The goal of this project is to study a dataset containing loan applications and truth labels corresponding to approval/rejection and find a model to predict whether a new loan application be approved or rejected. This is a binary classification problem that can be solved using a supervised learning model as truth labels are present. However, special care must be taken to mitigate the impact of class imbalance (i.e. uneven distribution of approval vs. rejection cases) on classification performance. Special attention is given to improving the model's ability to predict minority classes ("Yes") to support more accurate decision-making and benfit the financial firm.

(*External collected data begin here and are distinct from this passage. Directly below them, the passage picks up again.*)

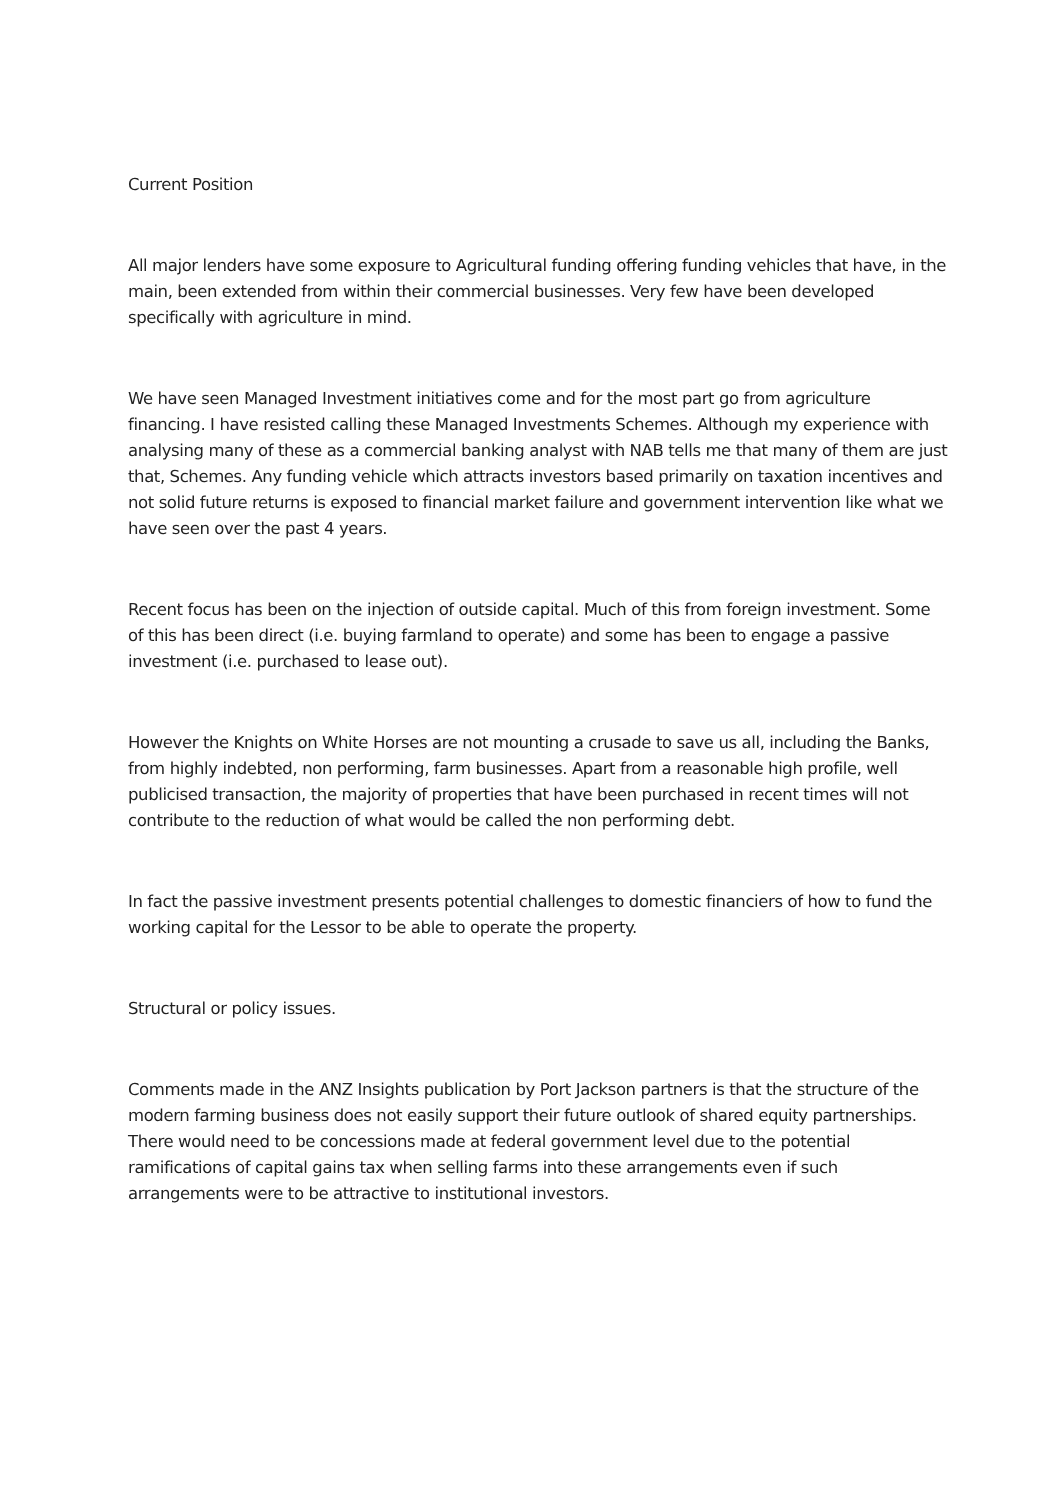Current Position
All major lenders have some exposure to Agricultural funding offering funding vehicles that have, in the main, been extended from within their commercial businesses. Very few have been developed specifically with agriculture in mind.
We have seen Managed Investment initiatives come and for the most part go from agriculture financing. I have resisted calling these Managed Investments Schemes. Although my experience with analysing many of these as a commercial banking analyst with NAB tells me that many of them are just that, Schemes. Any funding vehicle which attracts investors based primarily on taxation incentives and not solid future returns is exposed to financial market failure and government intervention like what we have seen over the past 4 years.
Recent focus has been on the injection of outside capital. Much of this from foreign investment. Some of this has been direct (i.e. buying farmland to operate) and some has been to engage a passive investment (i.e. purchased to lease out).
However the Knights on White Horses are not mounting a crusade to save us all, including the Banks, from highly indebted, non performing, farm businesses. Apart from a reasonable high profile, well publicised transaction, the majority of properties that have been purchased in recent times will not contribute to the reduction of what would be called the non performing debt.
In fact the passive investment presents potential challenges to domestic financiers of how to fund the working capital for the Lessor to be able to operate the property.
Structural or policy issues.
Comments made in the ANZ Insights publication by Port Jackson partners is that the structure of the modern farming business does not easily support their future outlook of shared equity partnerships. There would need to be concessions made at federal government level due to the potential ramifications of capital gains tax when selling farms into these arrangements even if such arrangements were to be attractive to institutional investors.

For a loan approval prediction since it involves labeled data, it makes sense to use supervised learning model. Various supervised learning models were explored, for e.g. generalized linear model(GLM), Least Absolute Shrinkage and Selection Operator(LASSO), random forest, gradient boosting machine(GBM) and extreme gradient boosting(XGBoost). XGBoost was found to be the best performing model.

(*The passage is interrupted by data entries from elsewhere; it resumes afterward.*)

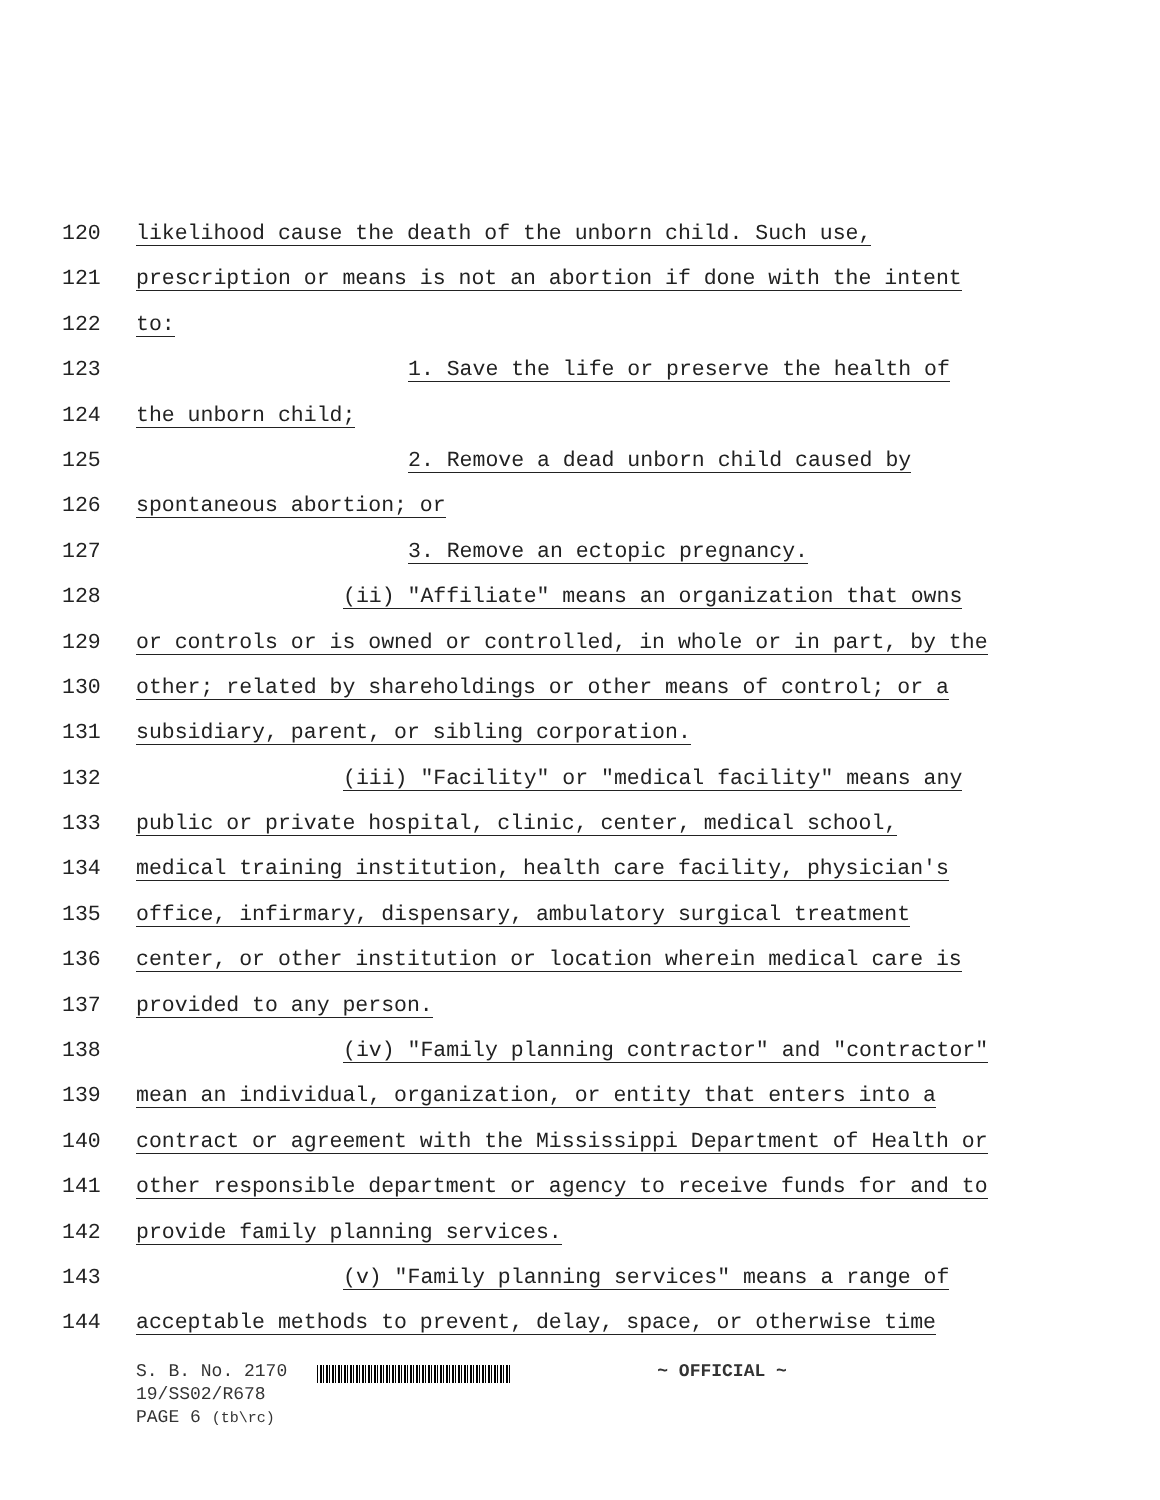120 likelihood cause the death of the unborn child. Such use,
121 prescription or means is not an abortion if done with the intent
122 to:
123 1. Save the life or preserve the health of
124 the unborn child;
125 2. Remove a dead unborn child caused by
126 spontaneous abortion; or
127 3. Remove an ectopic pregnancy.
128 (ii) "Affiliate" means an organization that owns
129 or controls or is owned or controlled, in whole or in part, by the
130 other; related by shareholdings or other means of control; or a
131 subsidiary, parent, or sibling corporation.
132 (iii) "Facility" or "medical facility" means any
133 public or private hospital, clinic, center, medical school,
134 medical training institution, health care facility, physician's
135 office, infirmary, dispensary, ambulatory surgical treatment
136 center, or other institution or location wherein medical care is
137 provided to any person.
138 (iv) "Family planning contractor" and "contractor"
139 mean an individual, organization, or entity that enters into a
140 contract or agreement with the Mississippi Department of Health or
141 other responsible department or agency to receive funds for and to
142 provide family planning services.
143 (v) "Family planning services" means a range of
144 acceptable methods to prevent, delay, space, or otherwise time
S. B. No. 2170 ~ OFFICIAL ~
19/SS02/R678
PAGE 6 (tb\rc)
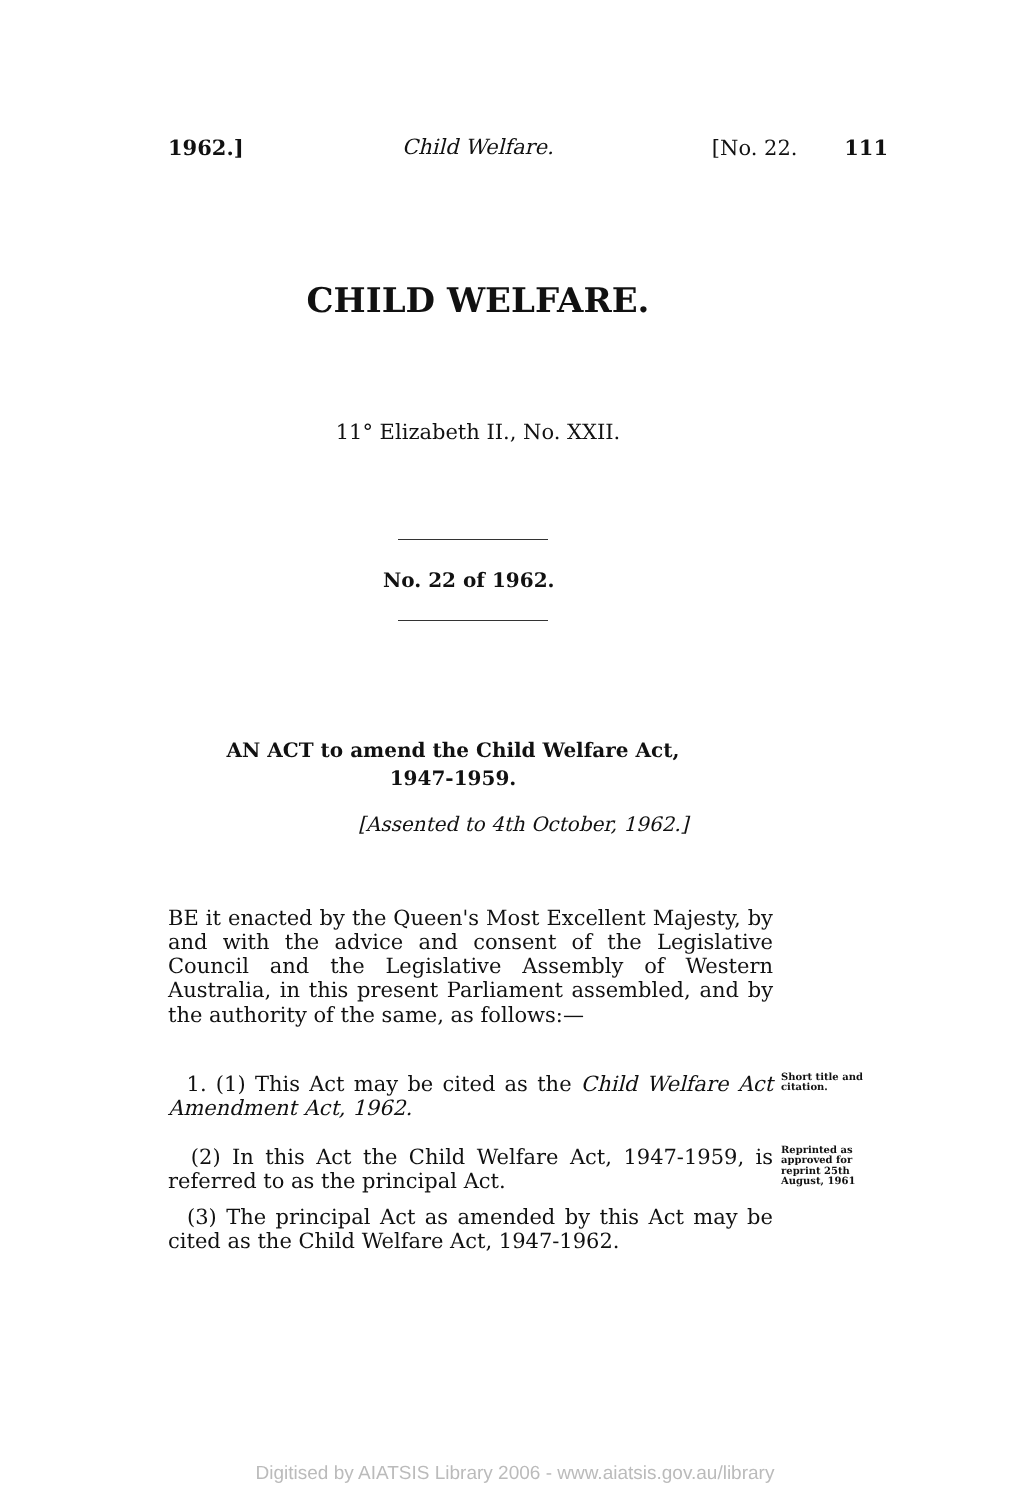1962.] Child Welfare. [No. 22. 111
CHILD WELFARE.
11° Elizabeth II., No. XXII.
No. 22 of 1962.
AN ACT to amend the Child Welfare Act,
1947-1959.
[Assented to 4th October, 1962.]
BE it enacted by the Queen's Most Excellent Majesty, by and with the advice and consent of the Legislative Council and the Legislative Assembly of Western Australia, in this present Parliament assembled, and by the authority of the same, as follows:—
1. (1) This Act may be cited as the Child Welfare Act Amendment Act, 1962.
Short title and citation.
(2) In this Act the Child Welfare Act, 1947-1959, is referred to as the principal Act.
Reprinted as approved for reprint 25th August, 1961
(3) The principal Act as amended by this Act may be cited as the Child Welfare Act, 1947-1962.
Digitised by AIATSIS Library 2006 - www.aiatsis.gov.au/library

Unsupervised learning model is useful when they are no labels and the goal is to find hidden patterns or anomalies.
An attempt was made to use unsupervised learning model. In particular, density based spatial clustering with noise (DBSCAN) was used to check if it predicts two clusters. The reason to choose DBSCAN clustering instead of k-means or hierarchical clustering is that there is no requirement to specify the number of clusters. Initially it appeared that the model predicted 2 clusters and several anomalies, however the values for evaluation metrics like precision, recall and F1 Score had perfect scores of 1 and raised some alarms. Futher debugging led to the conclusion that truth labels were used accidentally in DBSCAN clustering and thus it resulted in two perfect clusters and some noise points/anomalies. These results are shown in the appendix of the report report. .
Look for the FinalReport_Team4.pdf for a detailed report showing executive summary, exploratory data analysis (EDA), feature engineering, missing value imputation, feature transformations, models used, results and comments on future improvements.